Compito A
Rispondi alle seguenti domande sul testo dedicato alle città e all'ambiente:
(i) Quale percentuale della superficie terrestre coprono le aree urbane?
(ii) Quante persone vivono attualmente in baraccopoli?
(iii) In quale anno è nato Dadaab come insediamento temporaneo?
Compito B
Scrivi il seguito del testo dedicato alle città e all'ambiente, partendo dalla frase su Lagos.

Testo scelto
== == ==
Una soluzione a questo problema potrebbero essere le città che, diventando protagoniste e responsabili insieme ai propri cittadini, avrebbero l’opportunità di perseguire direttamente gli obiettivi ambientali. Sono i dati che ci suggeriscono questa proposta. Le aree urbane infatti coprono il 2% della superficie terrestre, ospitano più del 50% della popolazione mondiale, consumano il 75% dell’energia prodotta e sono responsabili dell’80% della CO2 emessa in atmosfera. Alla futura centralità delle città fa riferimento anche l’ONU che con l’Obiettivo 11 dell’Agenda 2030 auspica che le stesse diventino inclusive, sicure, durature e sostenibili.

Non dimentichiamo che in questo momento 828 milioni di persone vivono in baraccopoli e il loro numero è in continuo aumento. Ogni quattro giorni la popolazione mondiale cresce di un milione di unità e la maggioranza dei nuovi arrivati viene ospitata nei confini urbani; inoltre, buona parte dei 21,3 milioni di rifugiati viene accolta nelle aree urbane. Questo fenomeno di migrazione è composto, per un’alta percentuale, dai rifugiati climatici. Le migrazioni ambientali sono superiori a quelle politiche e la previsione di aumento fra il 2020 e il 2050 è esponenziale.

Non possiamo concentrarci solo sulla città “occidentale”; i problemi infatti appartengono a tutti gli insediamenti umani del pianeta. Ne sono esempi paradigmatici la “città” di Dadaab (Kenya; immagine di copertina) il più grande agglomerato di rifugiati nel mondo che ospita 250.000 abitanti (nata come insediamento temporaneo nel 1991 in alcuni periodi ha ospitato fino a 600.000 persone); nonchè Lagos(Nigeria), che sarà la città a crescere di più al mondo con un incremento di 13 milioni fra il 2013 e il 2030.
== == ==
Materiale fornito
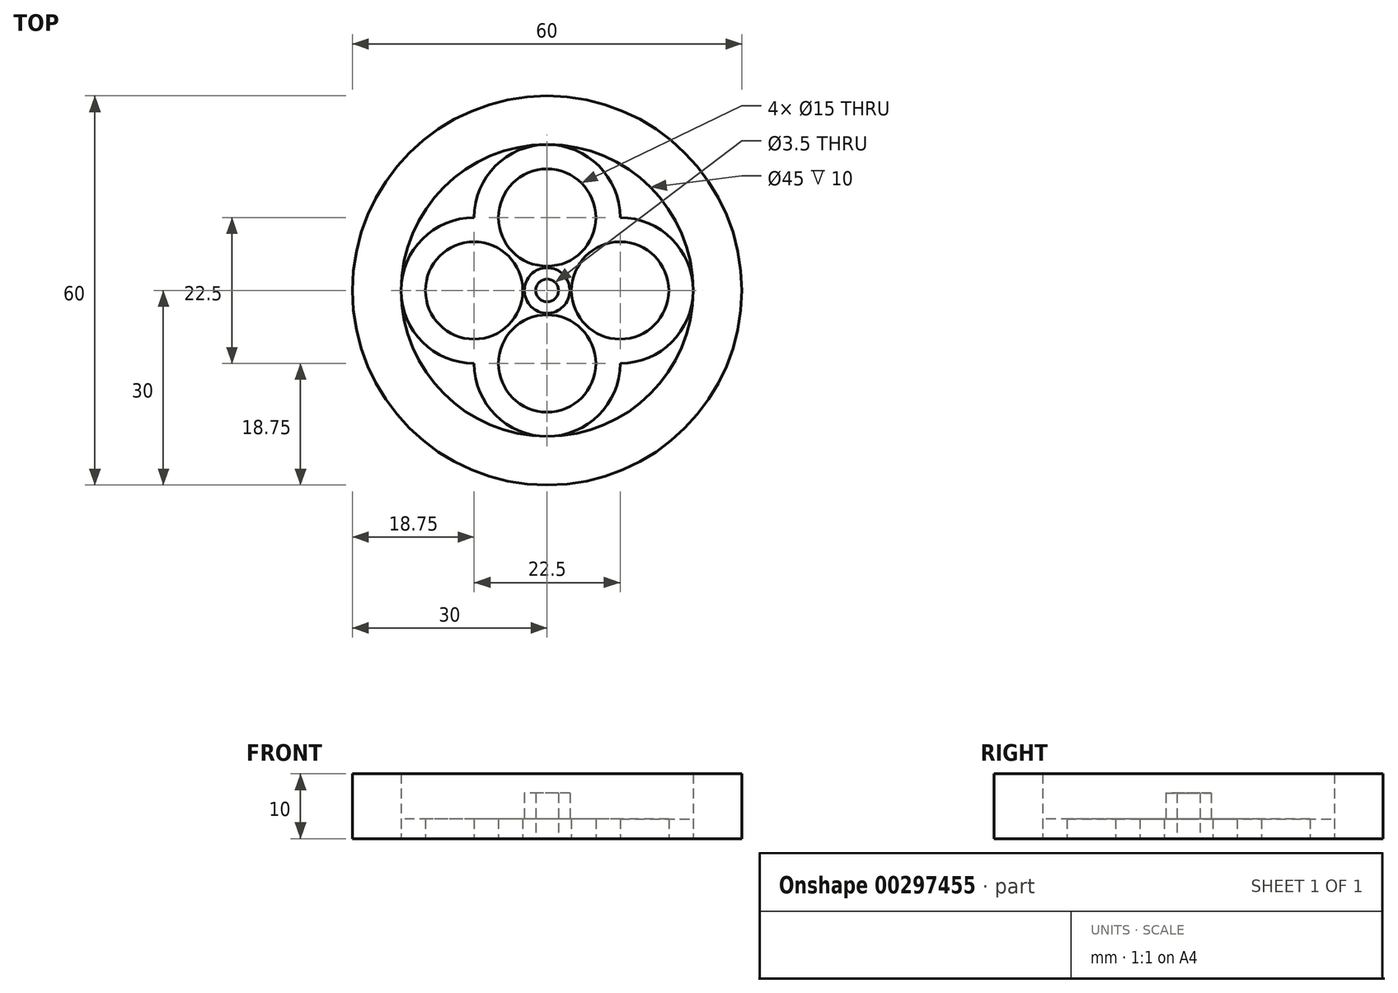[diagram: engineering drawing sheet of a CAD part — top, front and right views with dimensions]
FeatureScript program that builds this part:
== == ==
Risposta corretta A
(i) Il 2%.
(ii) 828 milioni.
(iii) Nel 1991.

Risposta corretta B
Le città sono quindi chiamate a tre azioni dalle quali dipendono le sorti del pianeta: l’abbattimento dell’inquinamento, la capacità di accogliere la migrazione e la riduzione dei rischi di disastri ambientali. Il clima è caratterizzato da condizioni di asimmetria, indeterminatezza e complessità; più che un riscaldamento globale, i big data ci indicano, oltre a una maggiore incertezza meteorologica, un aumento di fenomeni meteorologici estremi. Entro il 2020 l’ONU invita ad aumentare considerevolmente il numero di città e insediamenti umani attraverso politiche e piani tesi all’inclusione, all’efficienza delle risorse, alla mitigazione, all’adattamento alle fluttuazioni climatiche e alla resistenza alle calamità naturali.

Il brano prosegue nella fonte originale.